→ **Exercise directions**: Extract each line of the records below that contains the word "lombok".

● ● ●

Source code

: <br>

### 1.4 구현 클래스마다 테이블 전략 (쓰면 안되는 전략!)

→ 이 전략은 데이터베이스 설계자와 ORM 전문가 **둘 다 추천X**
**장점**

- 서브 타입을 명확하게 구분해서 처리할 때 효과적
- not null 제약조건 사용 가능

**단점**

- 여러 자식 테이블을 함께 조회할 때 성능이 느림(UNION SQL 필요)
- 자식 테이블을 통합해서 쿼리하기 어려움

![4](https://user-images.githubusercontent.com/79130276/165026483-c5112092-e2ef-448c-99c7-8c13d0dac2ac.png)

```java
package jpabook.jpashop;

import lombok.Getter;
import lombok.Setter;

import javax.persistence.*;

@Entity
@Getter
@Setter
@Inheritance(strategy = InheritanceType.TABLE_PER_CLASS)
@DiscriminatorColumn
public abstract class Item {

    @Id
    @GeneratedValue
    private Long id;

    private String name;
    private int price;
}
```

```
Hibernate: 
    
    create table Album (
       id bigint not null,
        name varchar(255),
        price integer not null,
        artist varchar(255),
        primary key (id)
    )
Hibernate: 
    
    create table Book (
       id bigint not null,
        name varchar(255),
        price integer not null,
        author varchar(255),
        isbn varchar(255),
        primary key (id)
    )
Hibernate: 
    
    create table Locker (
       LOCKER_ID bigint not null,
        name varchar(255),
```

● ● ●

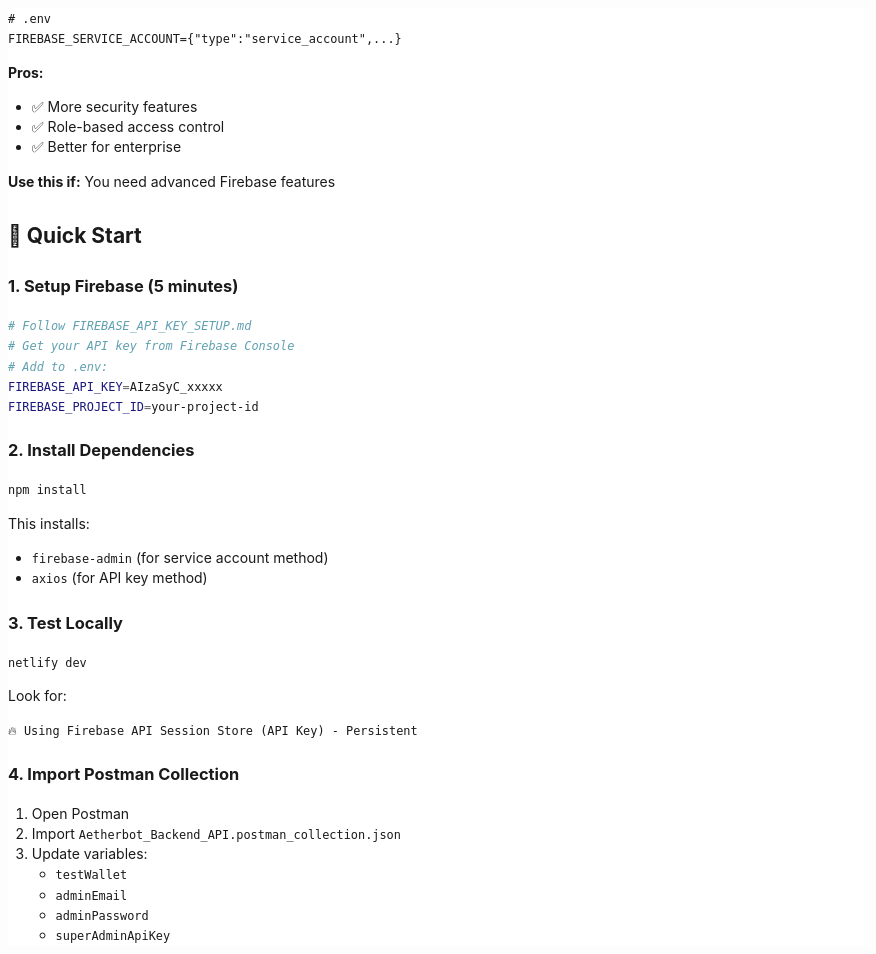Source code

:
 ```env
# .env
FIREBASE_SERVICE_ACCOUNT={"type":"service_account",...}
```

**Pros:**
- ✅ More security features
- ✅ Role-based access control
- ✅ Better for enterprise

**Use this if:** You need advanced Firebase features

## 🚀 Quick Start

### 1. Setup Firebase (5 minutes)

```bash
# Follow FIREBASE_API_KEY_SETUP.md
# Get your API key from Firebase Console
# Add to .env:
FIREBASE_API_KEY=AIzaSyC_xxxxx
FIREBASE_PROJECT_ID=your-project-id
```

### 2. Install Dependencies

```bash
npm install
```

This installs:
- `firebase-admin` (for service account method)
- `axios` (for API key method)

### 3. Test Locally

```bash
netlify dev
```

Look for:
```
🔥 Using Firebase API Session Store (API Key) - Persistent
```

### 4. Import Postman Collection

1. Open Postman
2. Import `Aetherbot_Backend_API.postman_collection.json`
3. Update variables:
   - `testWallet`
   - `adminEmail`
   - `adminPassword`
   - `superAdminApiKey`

● ● ●

→ **Finished exercise**:
import lombok.Getter;
import lombok.Setter;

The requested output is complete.